[Dataset records]
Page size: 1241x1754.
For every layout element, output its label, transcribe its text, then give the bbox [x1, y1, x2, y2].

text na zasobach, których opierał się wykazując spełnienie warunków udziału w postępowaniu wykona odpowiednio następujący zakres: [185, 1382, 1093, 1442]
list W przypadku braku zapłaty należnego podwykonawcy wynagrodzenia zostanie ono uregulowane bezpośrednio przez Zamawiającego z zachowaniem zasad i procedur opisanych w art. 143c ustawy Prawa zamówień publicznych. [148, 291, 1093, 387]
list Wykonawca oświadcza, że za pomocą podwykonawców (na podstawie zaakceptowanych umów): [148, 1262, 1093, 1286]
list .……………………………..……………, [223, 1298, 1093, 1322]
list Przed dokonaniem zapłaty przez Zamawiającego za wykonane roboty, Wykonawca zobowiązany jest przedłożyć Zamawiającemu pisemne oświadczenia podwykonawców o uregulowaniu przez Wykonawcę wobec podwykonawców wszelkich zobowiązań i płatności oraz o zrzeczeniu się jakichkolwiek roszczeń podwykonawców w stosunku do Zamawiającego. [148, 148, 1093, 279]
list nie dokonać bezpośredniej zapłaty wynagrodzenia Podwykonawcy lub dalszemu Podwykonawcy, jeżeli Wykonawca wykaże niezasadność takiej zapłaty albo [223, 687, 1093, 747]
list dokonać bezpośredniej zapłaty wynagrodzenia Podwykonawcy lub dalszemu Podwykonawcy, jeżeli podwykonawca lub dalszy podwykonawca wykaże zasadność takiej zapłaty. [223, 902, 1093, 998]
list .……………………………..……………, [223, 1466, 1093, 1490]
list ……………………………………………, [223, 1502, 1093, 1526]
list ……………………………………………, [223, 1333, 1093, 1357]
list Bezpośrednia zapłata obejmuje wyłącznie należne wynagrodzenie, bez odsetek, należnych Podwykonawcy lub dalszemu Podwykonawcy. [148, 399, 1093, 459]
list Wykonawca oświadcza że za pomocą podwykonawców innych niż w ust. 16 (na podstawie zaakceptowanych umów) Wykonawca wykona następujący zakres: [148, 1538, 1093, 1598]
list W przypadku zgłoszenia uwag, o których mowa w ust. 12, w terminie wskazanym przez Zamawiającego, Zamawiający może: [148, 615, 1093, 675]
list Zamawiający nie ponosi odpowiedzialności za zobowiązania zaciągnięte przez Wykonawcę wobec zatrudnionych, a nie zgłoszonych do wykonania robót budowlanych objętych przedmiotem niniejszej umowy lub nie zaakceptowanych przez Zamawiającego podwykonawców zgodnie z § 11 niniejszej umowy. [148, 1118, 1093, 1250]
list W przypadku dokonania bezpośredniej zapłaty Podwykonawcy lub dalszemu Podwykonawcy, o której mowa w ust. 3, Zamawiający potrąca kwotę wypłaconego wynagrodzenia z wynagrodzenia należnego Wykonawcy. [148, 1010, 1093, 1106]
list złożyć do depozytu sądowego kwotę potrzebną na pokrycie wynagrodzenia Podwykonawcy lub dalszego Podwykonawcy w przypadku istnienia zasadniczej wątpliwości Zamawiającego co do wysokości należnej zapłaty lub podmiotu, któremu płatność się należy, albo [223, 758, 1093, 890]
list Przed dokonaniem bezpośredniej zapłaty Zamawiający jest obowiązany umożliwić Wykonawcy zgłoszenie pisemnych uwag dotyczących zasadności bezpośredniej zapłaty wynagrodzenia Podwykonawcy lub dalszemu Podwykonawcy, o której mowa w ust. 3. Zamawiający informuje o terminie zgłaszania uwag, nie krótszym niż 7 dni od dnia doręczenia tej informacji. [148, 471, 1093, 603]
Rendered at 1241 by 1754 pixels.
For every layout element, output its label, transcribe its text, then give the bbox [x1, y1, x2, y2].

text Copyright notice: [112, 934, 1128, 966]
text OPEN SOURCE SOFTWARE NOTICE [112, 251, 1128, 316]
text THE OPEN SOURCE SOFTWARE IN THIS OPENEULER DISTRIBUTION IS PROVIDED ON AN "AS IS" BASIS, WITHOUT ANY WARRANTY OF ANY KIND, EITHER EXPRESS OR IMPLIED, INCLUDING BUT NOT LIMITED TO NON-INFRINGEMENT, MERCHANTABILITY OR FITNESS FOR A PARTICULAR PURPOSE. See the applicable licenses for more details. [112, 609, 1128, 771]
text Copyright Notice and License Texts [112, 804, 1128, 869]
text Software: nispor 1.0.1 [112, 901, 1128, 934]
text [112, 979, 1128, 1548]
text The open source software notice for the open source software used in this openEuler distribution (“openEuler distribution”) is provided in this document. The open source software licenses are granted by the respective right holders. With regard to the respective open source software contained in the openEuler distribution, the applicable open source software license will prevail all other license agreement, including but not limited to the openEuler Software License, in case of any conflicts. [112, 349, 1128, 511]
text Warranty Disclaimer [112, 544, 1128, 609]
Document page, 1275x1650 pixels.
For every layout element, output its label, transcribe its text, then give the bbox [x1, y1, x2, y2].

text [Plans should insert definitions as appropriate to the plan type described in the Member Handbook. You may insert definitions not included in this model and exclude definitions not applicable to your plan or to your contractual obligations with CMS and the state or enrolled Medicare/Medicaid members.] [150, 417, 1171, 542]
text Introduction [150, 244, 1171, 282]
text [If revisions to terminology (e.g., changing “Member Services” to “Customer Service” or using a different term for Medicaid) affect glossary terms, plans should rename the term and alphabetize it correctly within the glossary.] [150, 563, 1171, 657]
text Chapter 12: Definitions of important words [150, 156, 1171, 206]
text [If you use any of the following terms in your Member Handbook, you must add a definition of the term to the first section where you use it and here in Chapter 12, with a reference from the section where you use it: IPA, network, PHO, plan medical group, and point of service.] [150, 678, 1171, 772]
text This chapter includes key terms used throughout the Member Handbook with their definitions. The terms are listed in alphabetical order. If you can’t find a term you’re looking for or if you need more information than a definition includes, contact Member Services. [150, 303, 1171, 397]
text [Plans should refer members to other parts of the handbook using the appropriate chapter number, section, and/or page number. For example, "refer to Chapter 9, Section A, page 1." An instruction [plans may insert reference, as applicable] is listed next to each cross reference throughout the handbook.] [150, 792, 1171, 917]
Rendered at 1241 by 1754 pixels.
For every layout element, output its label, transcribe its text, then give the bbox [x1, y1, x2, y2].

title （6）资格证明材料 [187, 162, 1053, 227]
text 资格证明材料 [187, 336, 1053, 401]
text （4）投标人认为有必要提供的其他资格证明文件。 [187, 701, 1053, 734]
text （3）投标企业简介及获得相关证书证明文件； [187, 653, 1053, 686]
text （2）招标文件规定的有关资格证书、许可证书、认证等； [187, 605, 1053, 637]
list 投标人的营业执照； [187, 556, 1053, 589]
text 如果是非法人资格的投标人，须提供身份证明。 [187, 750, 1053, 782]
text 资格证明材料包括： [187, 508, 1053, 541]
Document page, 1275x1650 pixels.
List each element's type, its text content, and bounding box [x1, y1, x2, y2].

▸ **What this task involves**: Every line above should be duplicated exactly as it stands.

▸ **Solved problem**:
Page size: 1241x1754.
For every layout element, output its label, transcribe its text, then give the bbox [x1, y1, x2, y2].

text na zasobach, których opierał się wykazując spełnienie warunków udziału w postępowaniu wykona odpowiednio następujący zakres: [185, 1382, 1093, 1442]
list W przypadku braku zapłaty należnego podwykonawcy wynagrodzenia zostanie ono uregulowane bezpośrednio przez Zamawiającego z zachowaniem zasad i procedur opisanych w art. 143c ustawy Prawa zamówień publicznych. [148, 291, 1093, 387]
list Wykonawca oświadcza, że za pomocą podwykonawców (na podstawie zaakceptowanych umów): [148, 1262, 1093, 1286]
list .……………………………..……………, [223, 1298, 1093, 1322]
list Przed dokonaniem zapłaty przez Zamawiającego za wykonane roboty, Wykonawca zobowiązany jest przedłożyć Zamawiającemu pisemne oświadczenia podwykonawców o uregulowaniu przez Wykonawcę wobec podwykonawców wszelkich zobowiązań i płatności oraz o zrzeczeniu się jakichkolwiek roszczeń podwykonawców w stosunku do Zamawiającego. [148, 148, 1093, 279]
list nie dokonać bezpośredniej zapłaty wynagrodzenia Podwykonawcy lub dalszemu Podwykonawcy, jeżeli Wykonawca wykaże niezasadność takiej zapłaty albo [223, 687, 1093, 747]
list dokonać bezpośredniej zapłaty wynagrodzenia Podwykonawcy lub dalszemu Podwykonawcy, jeżeli podwykonawca lub dalszy podwykonawca wykaże zasadność takiej zapłaty. [223, 902, 1093, 998]
list .……………………………..……………, [223, 1466, 1093, 1490]
list ……………………………………………, [223, 1502, 1093, 1526]
list ……………………………………………, [223, 1333, 1093, 1357]
list Bezpośrednia zapłata obejmuje wyłącznie należne wynagrodzenie, bez odsetek, należnych Podwykonawcy lub dalszemu Podwykonawcy. [148, 399, 1093, 459]
list Wykonawca oświadcza że za pomocą podwykonawców innych niż w ust. 16 (na podstawie zaakceptowanych umów) Wykonawca wykona następujący zakres: [148, 1538, 1093, 1598]
list W przypadku zgłoszenia uwag, o których mowa w ust. 12, w terminie wskazanym przez Zamawiającego, Zamawiający może: [148, 615, 1093, 675]
list Zamawiający nie ponosi odpowiedzialności za zobowiązania zaciągnięte przez Wykonawcę wobec zatrudnionych, a nie zgłoszonych do wykonania robót budowlanych objętych przedmiotem niniejszej umowy lub nie zaakceptowanych przez Zamawiającego podwykonawców zgodnie z § 11 niniejszej umowy. [148, 1118, 1093, 1250]
list W przypadku dokonania bezpośredniej zapłaty Podwykonawcy lub dalszemu Podwykonawcy, o której mowa w ust. 3, Zamawiający potrąca kwotę wypłaconego wynagrodzenia z wynagrodzenia należnego Wykonawcy. [148, 1010, 1093, 1106]
list złożyć do depozytu sądowego kwotę potrzebną na pokrycie wynagrodzenia Podwykonawcy lub dalszego Podwykonawcy w przypadku istnienia zasadniczej wątpliwości Zamawiającego co do wysokości należnej zapłaty lub podmiotu, któremu płatność się należy, albo [223, 758, 1093, 890]
list Przed dokonaniem bezpośredniej zapłaty Zamawiający jest obowiązany umożliwić Wykonawcy zgłoszenie pisemnych uwag dotyczących zasadności bezpośredniej zapłaty wynagrodzenia Podwykonawcy lub dalszemu Podwykonawcy, o której mowa w ust. 3. Zamawiający informuje o terminie zgłaszania uwag, nie krótszym niż 7 dni od dnia doręczenia tej informacji. [148, 471, 1093, 603]
Rendered at 1241 by 1754 pixels.
For every layout element, output its label, transcribe its text, then give the bbox [x1, y1, x2, y2].

text Copyright notice: [112, 934, 1128, 966]
text OPEN SOURCE SOFTWARE NOTICE [112, 251, 1128, 316]
text THE OPEN SOURCE SOFTWARE IN THIS OPENEULER DISTRIBUTION IS PROVIDED ON AN "AS IS" BASIS, WITHOUT ANY WARRANTY OF ANY KIND, EITHER EXPRESS OR IMPLIED, INCLUDING BUT NOT LIMITED TO NON-INFRINGEMENT, MERCHANTABILITY OR FITNESS FOR A PARTICULAR PURPOSE. See the applicable licenses for more details. [112, 609, 1128, 771]
text Copyright Notice and License Texts [112, 804, 1128, 869]
text Software: nispor 1.0.1 [112, 901, 1128, 934]
text [112, 979, 1128, 1548]
text The open source software notice for the open source software used in this openEuler distribution (“openEuler distribution”) is provided in this document. The open source software licenses are granted by the respective right holders. With regard to the respective open source software contained in the openEuler distribution, the applicable open source software license will prevail all other license agreement, including but not limited to the openEuler Software License, in case of any conflicts. [112, 349, 1128, 511]
text Warranty Disclaimer [112, 544, 1128, 609]
Document page, 1275x1650 pixels.
For every layout element, output its label, transcribe its text, then give the bbox [x1, y1, x2, y2].

text [Plans should insert definitions as appropriate to the plan type described in the Member Handbook. You may insert definitions not included in this model and exclude definitions not applicable to your plan or to your contractual obligations with CMS and the state or enrolled Medicare/Medicaid members.] [150, 417, 1171, 542]
text Introduction [150, 244, 1171, 282]
text [If revisions to terminology (e.g., changing “Member Services” to “Customer Service” or using a different term for Medicaid) affect glossary terms, plans should rename the term and alphabetize it correctly within the glossary.] [150, 563, 1171, 657]
text Chapter 12: Definitions of important words [150, 156, 1171, 206]
text [If you use any of the following terms in your Member Handbook, you must add a definition of the term to the first section where you use it and here in Chapter 12, with a reference from the section where you use it: IPA, network, PHO, plan medical group, and point of service.] [150, 678, 1171, 772]
text This chapter includes key terms used throughout the Member Handbook with their definitions. The terms are listed in alphabetical order. If you can’t find a term you’re looking for or if you need more information than a definition includes, contact Member Services. [150, 303, 1171, 397]
text [Plans should refer members to other parts of the handbook using the appropriate chapter number, section, and/or page number. For example, "refer to Chapter 9, Section A, page 1." An instruction [plans may insert reference, as applicable] is listed next to each cross reference throughout the handbook.] [150, 792, 1171, 917]
Rendered at 1241 by 1754 pixels.
For every layout element, output its label, transcribe its text, then give the bbox [x1, y1, x2, y2].

title （6）资格证明材料 [187, 162, 1053, 227]
text 资格证明材料 [187, 336, 1053, 401]
text （4）投标人认为有必要提供的其他资格证明文件。 [187, 701, 1053, 734]
text （3）投标企业简介及获得相关证书证明文件； [187, 653, 1053, 686]
text （2）招标文件规定的有关资格证书、许可证书、认证等； [187, 605, 1053, 637]
list 投标人的营业执照； [187, 556, 1053, 589]
text 如果是非法人资格的投标人，须提供身份证明。 [187, 750, 1053, 782]
text 资格证明材料包括： [187, 508, 1053, 541]
Document page, 1275x1650 pixels.
List each element's type, its text content, and bounding box [x1, y1, x2, y2].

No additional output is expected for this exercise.